The open source dataset Canine Coccidiosis Parasite is used for verification. The dataset has only one class. Before DropBlock is used, Table 1 describes the sensitivity of models to bounding box clarity before DropBlock is used.

Table 1 Clarity sensitivity analysis of bounding boxes

Feature Distribution

coccidia

0% - 20%

0.9355

20% - 40%

0.9355

40% - 60%

0.9355

60% - 80%

0.7742

80% - 100%

0.8065

Standard deviation

0.0718

After DropBlock is used, the clarity sensitivity of the bounding boxes is analyzed. In Table 2, the clarity sensitivity of the bounding boxes decreases from 0.0718 to 0.0204.

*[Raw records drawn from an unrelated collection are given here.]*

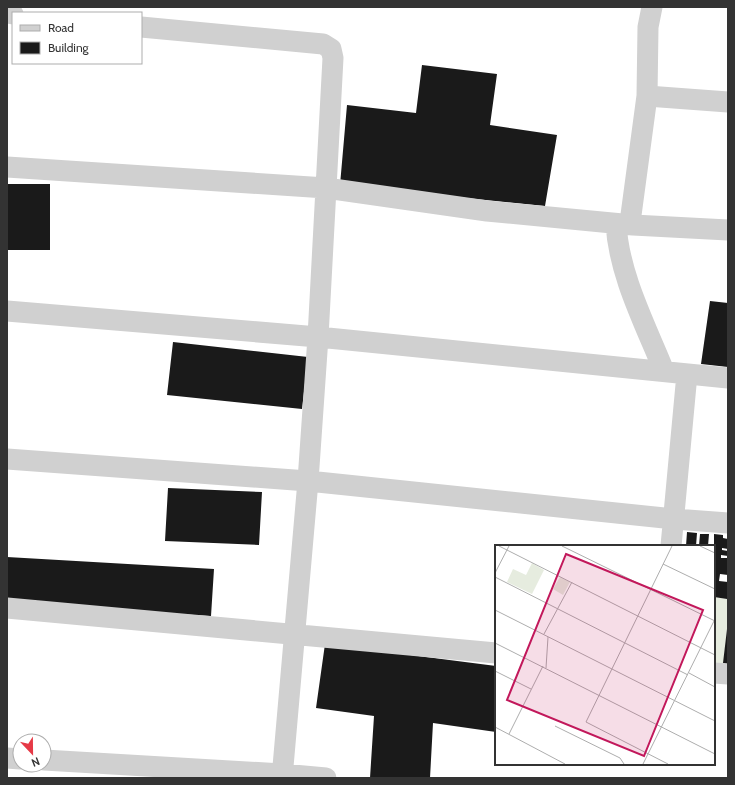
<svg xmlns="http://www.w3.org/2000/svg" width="735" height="785" font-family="Cabin,sans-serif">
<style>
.green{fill:#e6ecdf}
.building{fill:#1a1a1a}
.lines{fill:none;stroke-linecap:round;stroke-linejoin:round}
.minor{stroke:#d0d0d0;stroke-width:21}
.inset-road{fill:none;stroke:#adadad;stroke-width:1}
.view{fill:#c2185b;fill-opacity:0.15;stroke:#c2185b;stroke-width:2}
.inset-edge{fill:none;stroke:#333;stroke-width:2}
</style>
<rect width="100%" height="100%" fill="#fff"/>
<path class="green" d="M 714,597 L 728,599 L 728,619 L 723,668 L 714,667 Z"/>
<path class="building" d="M 422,65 L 497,74 L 490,125 L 557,135 L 545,206 L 340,185 L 347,105 L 416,113 Z
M 7,184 L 50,184 L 50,250 L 7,250 Z
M 710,301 L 728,303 L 728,367 L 701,364 Z
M 173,342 L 308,357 L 302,409 L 167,395 Z
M 168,488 L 262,492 L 259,545 L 165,541 Z
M 687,532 L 697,533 L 696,546 L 686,546 Z
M 700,534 L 709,534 L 708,546 L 699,546 Z
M 714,534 L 723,535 L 723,538 L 728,539 L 728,549 L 722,548 L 722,550 L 728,551 L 728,556 L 721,555 L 721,558 L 728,558 L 728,575 L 720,574 L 719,581 L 728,582 L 727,599 L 714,597 Z
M 7,557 L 214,569 L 211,616 L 7,604 Z
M 727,629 L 728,629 L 728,664 L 723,663 Z
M 325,644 L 496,666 L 496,732 L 433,723 L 430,778 L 370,778 L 374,716 L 316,708 Z"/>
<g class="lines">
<path class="minor" d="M 7,13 L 13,14
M 141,27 L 323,44 L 331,49 L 333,58 L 318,337 L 308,481 L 282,778
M 647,96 L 728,102
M 7,167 L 326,188 L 487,211 L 633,225 L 728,230
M 616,224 C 619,275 645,324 664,371
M 633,225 L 631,215 L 647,96 L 648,27 L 652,7
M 7,311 L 318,337 L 728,378
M 7,459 L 308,481 L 674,519 L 728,523
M 671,546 L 687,374
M 7,608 L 496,653
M 714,673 L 728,674
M 7,758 L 20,759
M 44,760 L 282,774 L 326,778"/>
</g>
<g transform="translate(495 545)">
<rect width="220" height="220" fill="#fff"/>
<path d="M 37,18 L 49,25 L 37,49 L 12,37 L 18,24 L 31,30 ZM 65,32 L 75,37 L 68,50 L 58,44 Z" fill="#e6ecdf"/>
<path class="inset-road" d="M 4,1 L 220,110M 67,1 L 220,76M 205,1 L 220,8M 168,19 L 220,44M 0,28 L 14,1M 0,32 L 193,130M 0,65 L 220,176M 49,89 L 77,37M 0,98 L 220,209M 51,123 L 53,92M 0,126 L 36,144M 194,128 L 220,142M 60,181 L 125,213 L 129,219M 0,182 L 70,219M 14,189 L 48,121M 148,219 L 220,74M 173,219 L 91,177 L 177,1"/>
<path class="view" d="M 71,9 L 208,65 L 149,211 L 12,155 Z"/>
<rect width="220" height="220" class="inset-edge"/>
</g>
<rect width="735" height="785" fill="none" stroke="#333333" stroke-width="16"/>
<rect x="12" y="12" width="130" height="52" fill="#ffffff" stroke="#adadad"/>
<rect x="20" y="25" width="20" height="6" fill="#d0d0d0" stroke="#adadad"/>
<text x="48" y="32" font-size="12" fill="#333333">Road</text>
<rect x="20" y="42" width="20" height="12" fill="#1a1a1a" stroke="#adadad"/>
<text x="48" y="52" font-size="12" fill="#333333">Building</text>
<g transform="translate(32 753) rotate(158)"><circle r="19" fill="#ffffff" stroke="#adadad"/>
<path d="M0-3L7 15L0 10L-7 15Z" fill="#e63946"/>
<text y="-6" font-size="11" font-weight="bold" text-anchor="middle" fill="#333333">N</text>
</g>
</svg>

The DropBlock technology significantly improves the clarity sensitivity of bounding boxes.

Table 2 Clarity sensitivity analysis of bounding boxes

Feature Distribution

coccidia

0% - 20%

1

20% - 40%

0.9677

40% - 60%

0.9677

60% - 80%

0.9677

80% - 100%

0.9355

Standard deviation

0.0204

Suggestions

In the model inference result, if the detected classes are very sensitive to the clarity of the bounding boxes, you are advised to use DropBlock for model optimization and enhancement during training.